**Passage shown**
Brief History

In 1976 Whitfield Diffie and Martin E.Hellman imagined a future where people would regularly communicate through electronic networks and be vulnerable to having their communications stolen or altered.By seeing today’s world, after nearly 40 years, their forecasts were remarkably prescient.

Two of the main disadvantages of symmetric key cryptography are the need for a secure means of key transfer and managing different keys for different communicating parties. Diffie and Hellman proposed an algorithm which showed that Public-key cryptography was possible, and was ready to cover these disadvantages of symmetric key cryptography.

Diffie-Hellman key exchange is a way of generating a shared secret key between two people in such a way that the key can’t be seen by observing the communication and then with the key they can exchange information across an insecure channel. We’re not sharing information during the key exchange; we’re creating a key together to share the information securely. Even if the channel is monitored by adversary then also it is nearly impossible to detect the shared key.

How it Works

Firstly both parties let say Alice and Bob agree on two prime numbers.The first prime p is a large number on the order of 300 decimal digits (approximately 1024 bits) and g is a primitive root modulo p.Generally it’s a good idea to choose in such a way that p and (p -1)/2 is also prime. Also  p has to be large enough to withstand some basic attacks.These kind of primes where p and (p -1)/2 are both primes known as Sophie-Germain prime. These numbers are then shared publicly. Now the following happens in both sides

Alice	Bob
1.   Chooses a large random number  a privately 2.   Computes A =  g^(a) mod p 3.   Send A to Bob 4.   Receive B from Bob 5.   Compute K_a = B^a mod p = (g^b)^a mod p = g^(ab) mod p	1.   Chooses a large random number b privately 2.   Computes B = g^(b) mod p 3.   Send B to Alice 4.   Receive A from Alice 5.   Compute K_b = A^b mod p = (g^a)^b mod p = g^(ab) mod p

After the calculation they both obtain at a shared secret key K = K_a = K_b.Although Alice never know what was the initial number Bob used or vice versa.

**Work instructions**
Extend the Diffie-Hellman passage, picking up immediately after its final sentence. The material that follows bears no relation to the Diffie-Hellman passage.

**Record list**
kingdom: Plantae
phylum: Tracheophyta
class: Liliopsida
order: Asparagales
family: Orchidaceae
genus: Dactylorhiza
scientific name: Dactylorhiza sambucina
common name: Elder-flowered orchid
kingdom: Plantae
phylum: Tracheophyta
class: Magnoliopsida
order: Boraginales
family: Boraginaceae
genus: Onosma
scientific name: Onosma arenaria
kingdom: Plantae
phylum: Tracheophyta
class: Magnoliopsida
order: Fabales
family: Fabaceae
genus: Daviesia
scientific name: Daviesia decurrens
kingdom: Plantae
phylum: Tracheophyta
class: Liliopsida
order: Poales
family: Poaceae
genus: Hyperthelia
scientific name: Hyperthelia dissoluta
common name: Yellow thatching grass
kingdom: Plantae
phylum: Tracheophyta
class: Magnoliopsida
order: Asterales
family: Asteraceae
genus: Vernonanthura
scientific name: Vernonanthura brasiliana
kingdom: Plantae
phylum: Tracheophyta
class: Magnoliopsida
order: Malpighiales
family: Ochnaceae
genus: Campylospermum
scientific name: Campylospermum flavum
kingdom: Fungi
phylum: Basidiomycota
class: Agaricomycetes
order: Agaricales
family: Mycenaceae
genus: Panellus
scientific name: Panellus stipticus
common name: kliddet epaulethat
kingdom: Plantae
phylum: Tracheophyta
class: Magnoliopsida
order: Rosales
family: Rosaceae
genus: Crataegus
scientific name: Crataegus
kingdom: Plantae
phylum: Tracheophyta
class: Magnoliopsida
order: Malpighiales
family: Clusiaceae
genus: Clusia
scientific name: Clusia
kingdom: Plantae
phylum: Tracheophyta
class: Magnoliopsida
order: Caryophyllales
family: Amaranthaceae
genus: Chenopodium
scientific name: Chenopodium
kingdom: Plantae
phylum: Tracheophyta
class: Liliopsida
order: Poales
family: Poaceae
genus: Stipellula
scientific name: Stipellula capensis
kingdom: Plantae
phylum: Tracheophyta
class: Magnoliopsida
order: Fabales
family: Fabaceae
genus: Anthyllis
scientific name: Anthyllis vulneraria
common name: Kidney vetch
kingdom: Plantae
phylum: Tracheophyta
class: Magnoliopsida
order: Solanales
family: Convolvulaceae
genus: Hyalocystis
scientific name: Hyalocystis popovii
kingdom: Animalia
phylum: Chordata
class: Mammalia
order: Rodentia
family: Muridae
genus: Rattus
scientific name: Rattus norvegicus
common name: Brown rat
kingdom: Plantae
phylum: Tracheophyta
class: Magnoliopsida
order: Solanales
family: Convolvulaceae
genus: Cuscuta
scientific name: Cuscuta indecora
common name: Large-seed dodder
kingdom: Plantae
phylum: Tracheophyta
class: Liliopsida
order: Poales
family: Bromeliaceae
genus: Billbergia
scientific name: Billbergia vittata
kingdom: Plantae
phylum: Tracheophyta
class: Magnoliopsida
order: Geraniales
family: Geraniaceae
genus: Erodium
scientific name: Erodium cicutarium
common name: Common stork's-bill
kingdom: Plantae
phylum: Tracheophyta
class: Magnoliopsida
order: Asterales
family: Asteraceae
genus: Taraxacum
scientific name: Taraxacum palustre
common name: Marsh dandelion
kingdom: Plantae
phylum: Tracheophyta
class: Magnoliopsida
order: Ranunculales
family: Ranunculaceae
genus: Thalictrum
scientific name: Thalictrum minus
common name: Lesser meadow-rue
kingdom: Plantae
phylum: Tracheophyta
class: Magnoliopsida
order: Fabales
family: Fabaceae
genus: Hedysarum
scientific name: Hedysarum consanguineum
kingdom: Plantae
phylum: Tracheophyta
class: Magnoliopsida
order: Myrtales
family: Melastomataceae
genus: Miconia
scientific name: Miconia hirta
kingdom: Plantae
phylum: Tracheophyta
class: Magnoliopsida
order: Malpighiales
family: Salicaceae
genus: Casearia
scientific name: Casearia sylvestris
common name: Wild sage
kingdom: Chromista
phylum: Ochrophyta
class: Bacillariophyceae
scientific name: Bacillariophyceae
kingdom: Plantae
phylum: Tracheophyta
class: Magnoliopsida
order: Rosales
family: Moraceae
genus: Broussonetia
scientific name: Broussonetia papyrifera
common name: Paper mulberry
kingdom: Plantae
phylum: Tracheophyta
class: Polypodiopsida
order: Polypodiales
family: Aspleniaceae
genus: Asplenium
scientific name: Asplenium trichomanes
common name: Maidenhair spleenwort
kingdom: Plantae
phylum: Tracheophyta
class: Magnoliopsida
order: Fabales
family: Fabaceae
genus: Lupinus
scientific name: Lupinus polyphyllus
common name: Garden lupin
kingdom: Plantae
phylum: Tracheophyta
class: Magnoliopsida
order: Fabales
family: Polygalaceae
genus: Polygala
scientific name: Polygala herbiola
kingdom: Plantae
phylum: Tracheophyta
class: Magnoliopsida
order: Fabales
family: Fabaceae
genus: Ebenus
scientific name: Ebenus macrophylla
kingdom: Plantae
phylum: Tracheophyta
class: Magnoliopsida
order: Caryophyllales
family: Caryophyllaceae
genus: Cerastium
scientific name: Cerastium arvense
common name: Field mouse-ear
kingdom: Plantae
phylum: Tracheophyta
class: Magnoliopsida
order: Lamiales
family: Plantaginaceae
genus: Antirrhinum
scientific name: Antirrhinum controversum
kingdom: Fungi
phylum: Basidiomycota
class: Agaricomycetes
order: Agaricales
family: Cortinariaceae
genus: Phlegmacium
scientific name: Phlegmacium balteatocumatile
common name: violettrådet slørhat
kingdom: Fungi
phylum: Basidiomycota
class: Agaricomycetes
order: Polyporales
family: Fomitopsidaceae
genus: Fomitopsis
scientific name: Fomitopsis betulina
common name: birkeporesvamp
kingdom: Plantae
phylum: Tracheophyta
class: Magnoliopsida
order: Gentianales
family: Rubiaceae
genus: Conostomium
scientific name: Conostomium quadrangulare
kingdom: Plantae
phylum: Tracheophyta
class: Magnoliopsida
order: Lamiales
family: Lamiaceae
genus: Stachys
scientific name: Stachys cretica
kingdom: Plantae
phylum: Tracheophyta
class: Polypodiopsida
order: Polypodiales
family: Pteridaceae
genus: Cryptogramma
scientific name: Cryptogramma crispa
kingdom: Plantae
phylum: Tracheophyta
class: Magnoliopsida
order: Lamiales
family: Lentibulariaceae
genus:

**Result**
Security of Diffie-Hellman key exchange

The Strength of Diffie-Hellman key exchange protocol lies in the hardness to solve Discreet logarithm problem and Diffie-Hellman problem.

Even if an adversary (let’s say Eve) gets the values of  A ,B, p and g because they are all public, he can’t compute the secret key.For this he needs either a or b, both are private and finding the values of either a or b from A or B respectively is computationally infeasible for large p.This problem is generally known as Discreet logarithmic problem (DLP).

Diffie–Hellman Problem (DHP) is the problem of computing the value of g^(ab) mod p from the known values of  g^(a) mod p and g^(b) mod p.Two type of DHP are Computational Diffie-Hellman (CDH) & Decisional Diffie-Hellman (DDH).

To totally break the protocol a passive eavesdropper, Eve, must compute the Diffie-Hellman function defined as dh(g^(a), g^(b)) =  g^(ab) which finds g^(ab) from g^(a) and g^(b).The Computational Diffie-Hellman assumption says no efficient algorithm can solve the above problem of finding .

But unfortunately CDH by itself isn’t sufficient to prove that Diffie-Hellman protocol is useful.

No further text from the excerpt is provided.